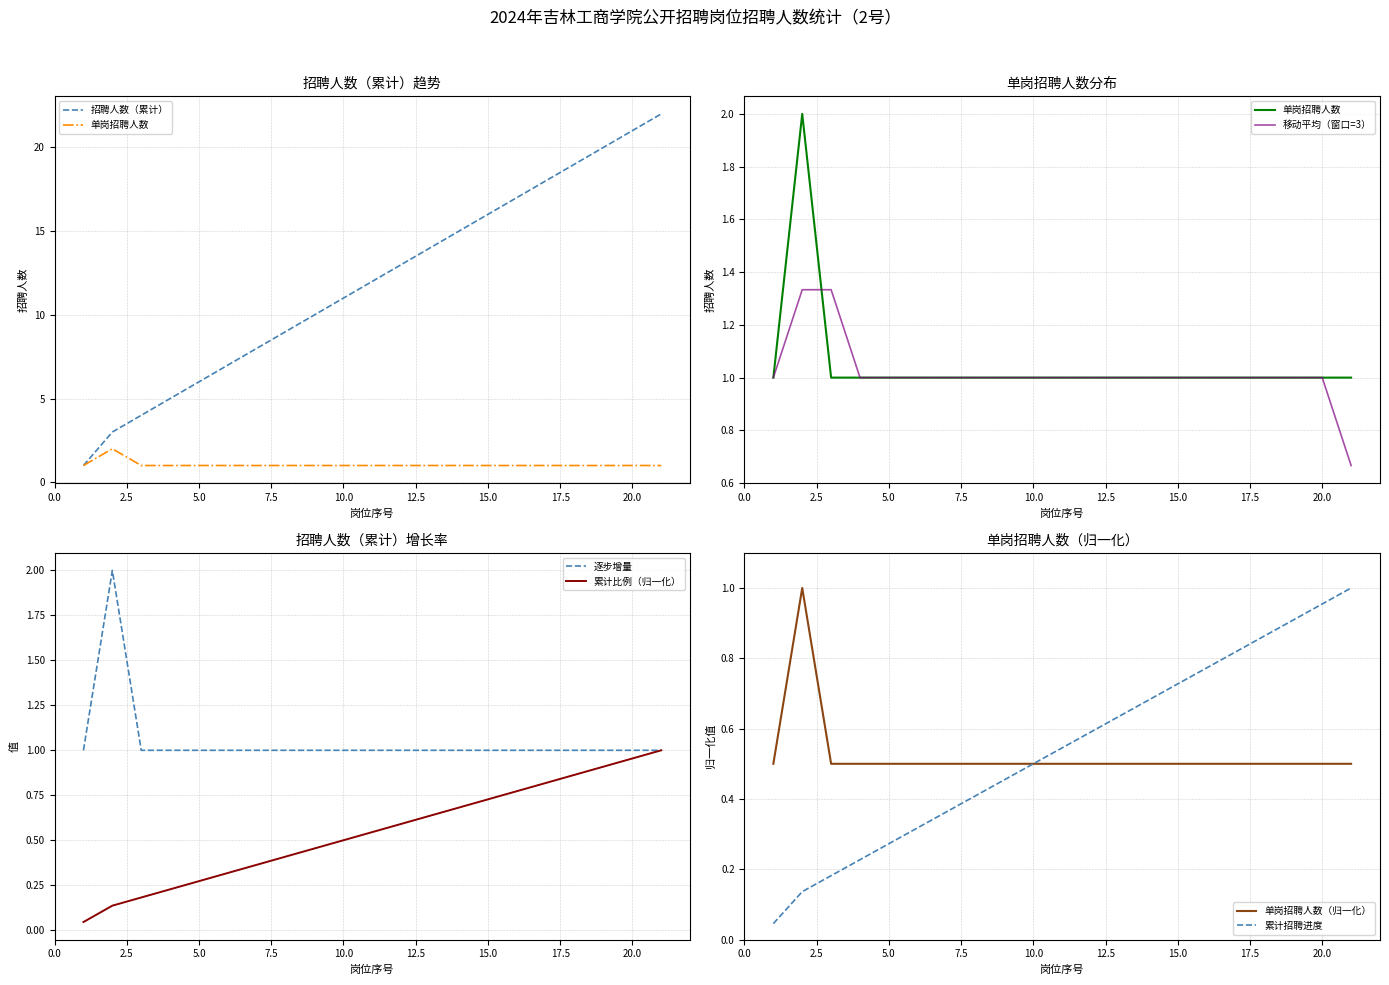

At which label is 招聘人数（累计） closest to 11?

10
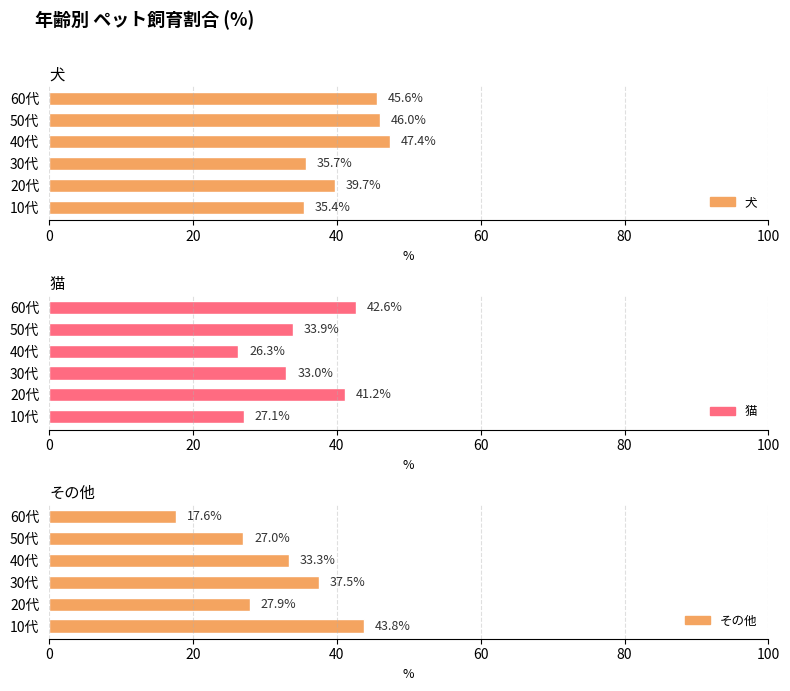

What are all the series names shown in the legend?

犬, 猫, その他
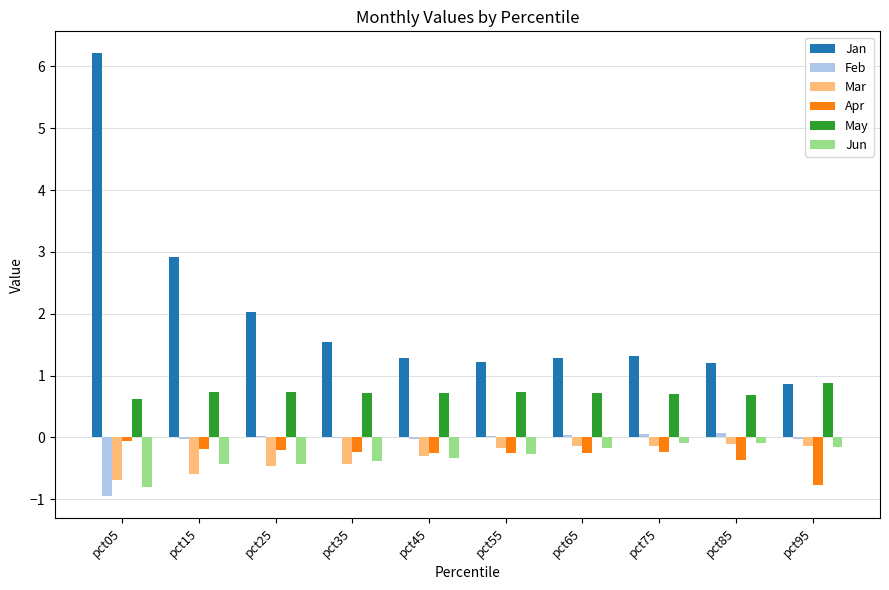

Between pct05 and pct85, which series saw the biggest shift?

Jan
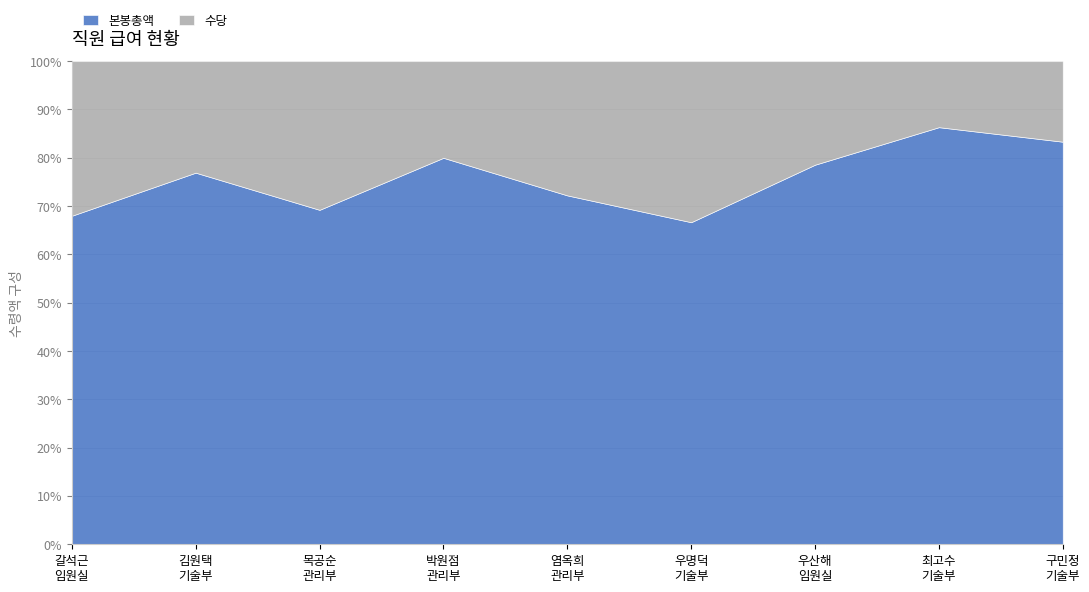

At which category is the sum across all series the highest?

목공순
관리부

★ ★ ★ ★ ★ ★ ★

Update all of the rows above by swapping "legend" for "key" and keeping every other word the same. Omit the pictures from your version.

§ SOLUTION FOR THIS TASK
At which label is 招聘人数（累计） closest to 11?

10

What are all the series names shown in the key?

犬, 猫, その他

Between pct05 and pct85, which series saw the biggest shift?

Jan

At which category is the sum across all series the highest?

목공순
관리부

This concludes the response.